Bethany writes:
I wanted to write to you to share this name-journey with other readers who might feel the same other sense of unease with name and encourage them to keep calling their baby a variety of nicknames and name variations, rather than starting to feel gloomy about choosing the wrong name.
My darling girl is twenty weeks old, and it has honestly taken me this long to come to terms with her name and feel quite proud of it. I did not experience the sort of baby name regret that is mentioned occasionally on your blog, but I did not feel so at peace with the name we selected for our daughter. It just didn’t seem to stick the same way her brother, Daniel Henry Hyde, seemed to stick with me instantly.
I think its taken four months to get to know her as Elsa Catherine Haid, and four months for me to put away the other names (Eliza, Anneliese, Elise, Elissa, Joanna, Mirabelle, Beatrice, and more) that weren’t chosen. I think it took four months of calling her Elsa Kate, Elsie, Elsa Catherine, Elsabug, my sweet Elsa to make it feel natural.
Elsa was my husband’s #1 choice and he feels such pride when others comment on the name’s beauty. It was not my first choice, but I do really like the name now, especially when I call her Elsa Kate, which is how I introduce her to others.
The advice you and your readers gave sent us in different directions. I was first concerned about a name that would sound good with the German vowel pattern of our last name. You and your readers helped me see that its not such a big deal. I really liked the suggestion of Elsa Jane for the way it sounded, but having no connection to any Janes and wanting a bit of a namesake, we named her Catherine, which is my paternal grandmother’s middle name. I enjoy that she was born the same week Catherine Middleton married William, and it was fun to hold my little Elsa Kate and watch the wedding.

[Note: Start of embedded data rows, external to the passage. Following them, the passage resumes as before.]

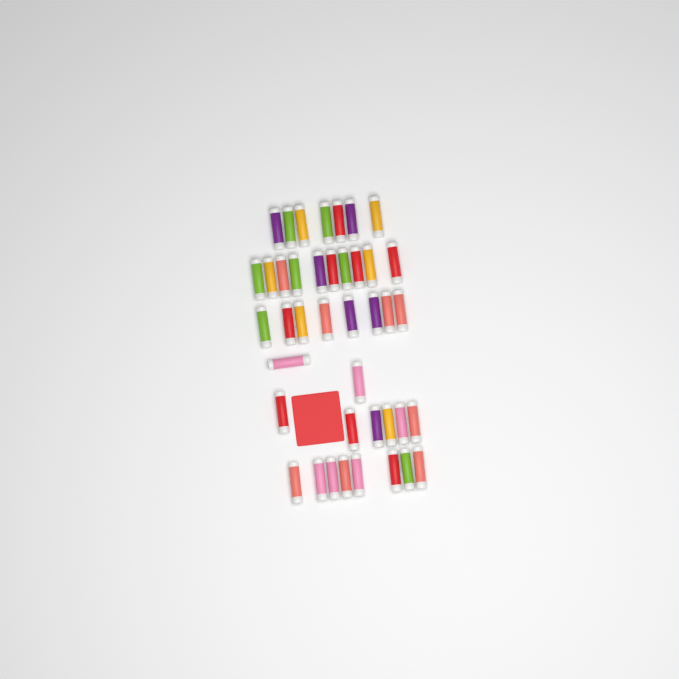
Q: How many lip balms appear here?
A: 41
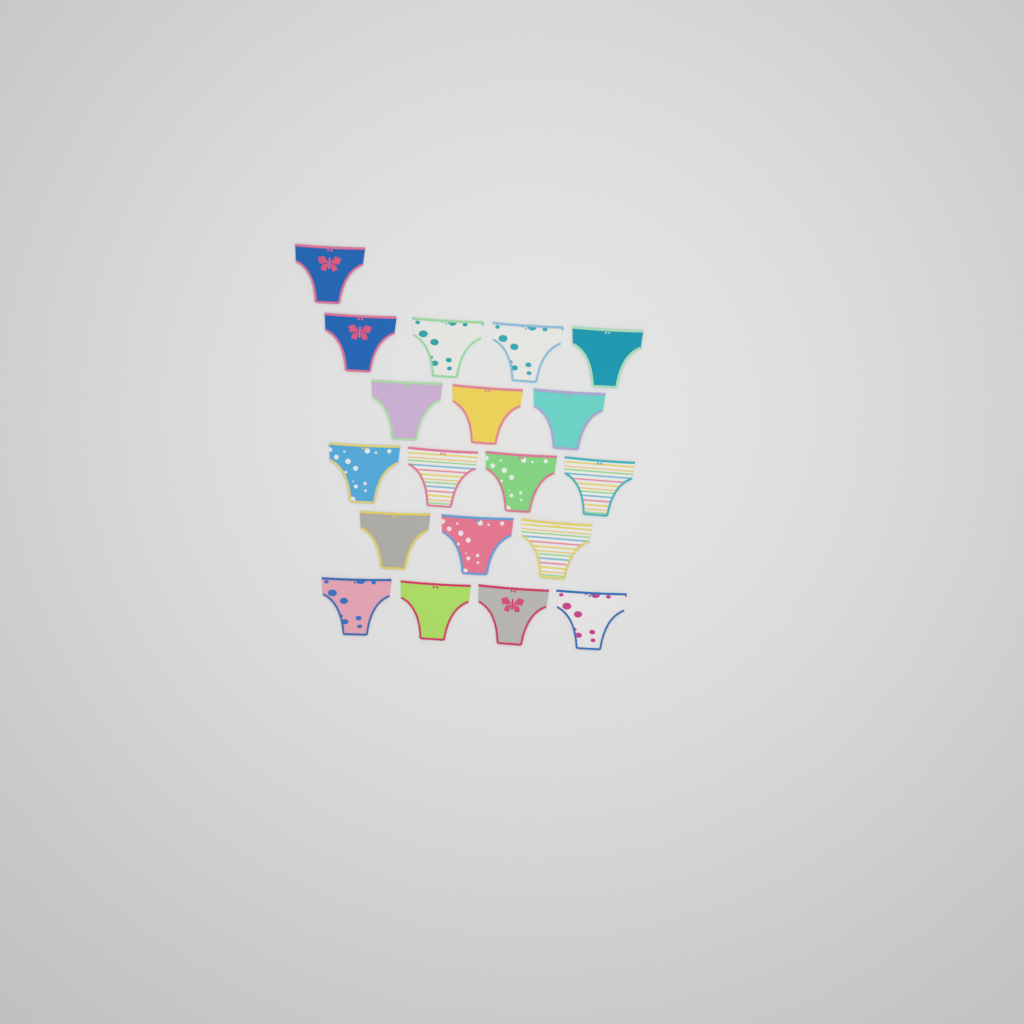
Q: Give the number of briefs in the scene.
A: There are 19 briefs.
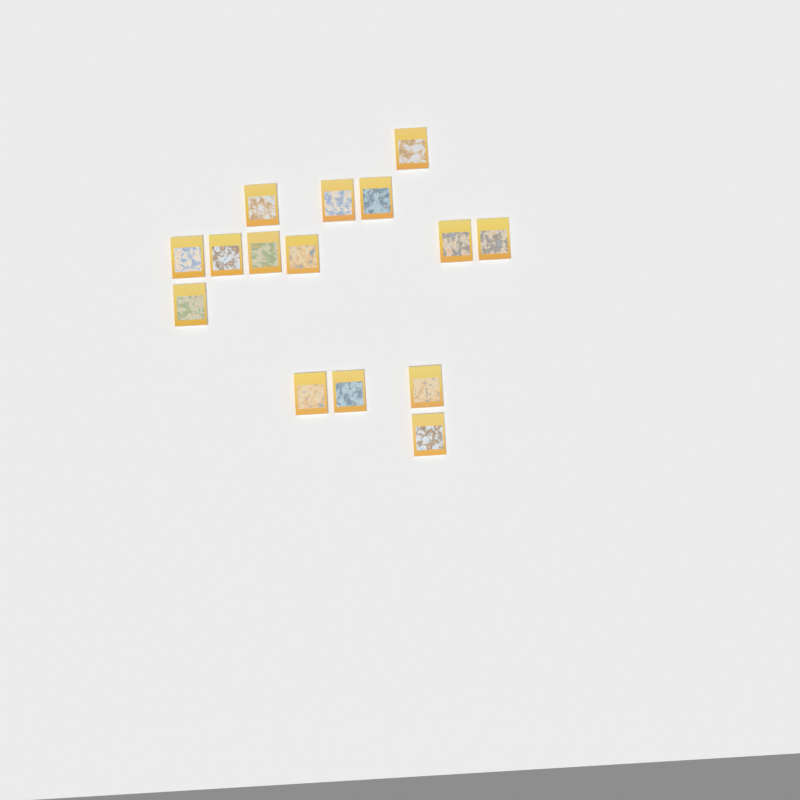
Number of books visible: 15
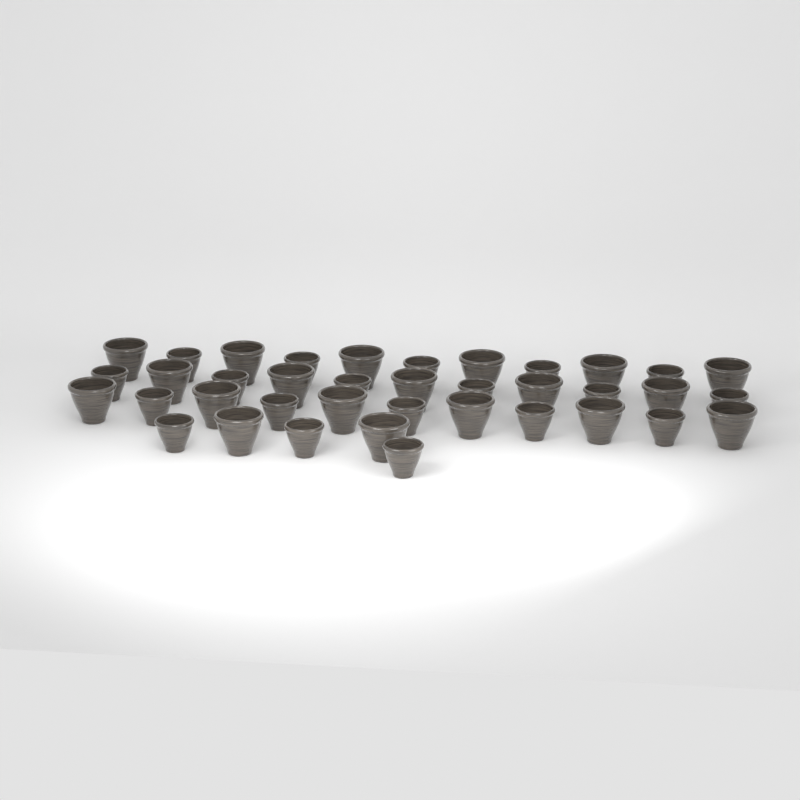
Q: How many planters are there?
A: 38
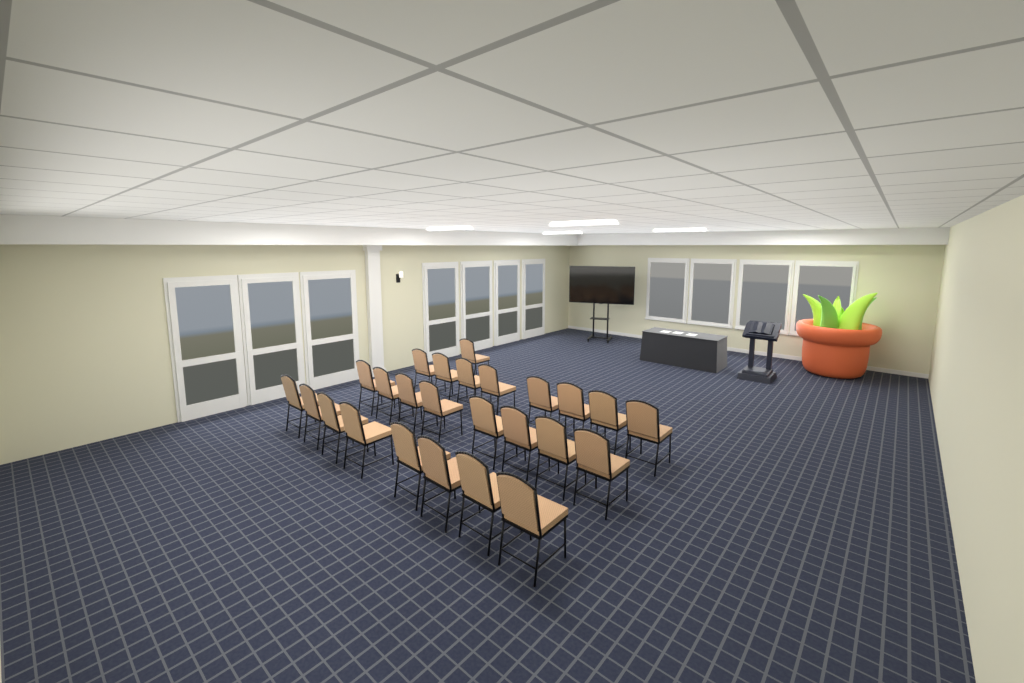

So in conclusion, I’d like to implore your readers to not get stuck in the muddy waters of baby name regret. At first, I started thinking about how I the name Elsa was too much like Melissa and Elsie was a lot like Kelsey (both names I don’t really like) instead of focusing on my daughter and the beauty of her name. I thought about the name Elsa meant I can’t have an Eliza or an Elissa or Elizabeth. I should have been thinking about how wonderful and special it is that her father lights up when he says her name, that its a lovely name, and that its a name she can be proud of since its sturdy and timeless and classy and feminine.